The Securities and Futures Commission (SFC) issued a HK$348.25 million ($45 million) fine against Citigroup over misconduct in its cash equities business.
Issues highlighted included inaccurate «indications of interest» in stocks to generate client inquiries and misrepresentations to customers when executing some trades.
«The severity of Citigroup Global Markets Asia Limited’s (CGMAL) failures exposed a culture that encouraged chasing revenue at the expense of basic standards of honesty,» said SFC chief executive Ashley Alder in a statement.
Bankers Targeted
The SFC will launch disciplinary proceedings against former members of the bank's senior management it considers responsible, though no names nor the number of managers were disclosed.
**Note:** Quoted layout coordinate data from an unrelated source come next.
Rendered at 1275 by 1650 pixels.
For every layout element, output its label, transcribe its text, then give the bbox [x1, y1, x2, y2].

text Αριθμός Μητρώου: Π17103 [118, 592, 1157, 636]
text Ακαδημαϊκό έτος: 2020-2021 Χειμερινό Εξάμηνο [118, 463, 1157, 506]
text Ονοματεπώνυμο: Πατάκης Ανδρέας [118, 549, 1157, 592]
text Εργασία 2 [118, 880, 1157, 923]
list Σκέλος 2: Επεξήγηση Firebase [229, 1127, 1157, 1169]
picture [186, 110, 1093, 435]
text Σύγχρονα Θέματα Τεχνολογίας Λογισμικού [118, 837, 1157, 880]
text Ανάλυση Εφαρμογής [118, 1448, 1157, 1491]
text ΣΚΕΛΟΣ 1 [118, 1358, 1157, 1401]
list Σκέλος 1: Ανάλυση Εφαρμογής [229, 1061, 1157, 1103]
«In the face of unrelenting commercial pressure to solicit more business and increase CGMAL's market share, deceptive practices were deployed at the expense of clients' best interest and to the detriment of market integrity,» Alder added.
«This resolves an issue relating to [CGMAL] Limited activities dating back to 2018,» said a Citi spokesperson, adding that the bank had held more than 400 client conversations to keep them informed, rebuild relationships and describe the newly adopted enhanced controls.
«We have fully cooperated with the SFC's investigation and have implemented significant remedial measures to strengthen our compliance and internal controls.»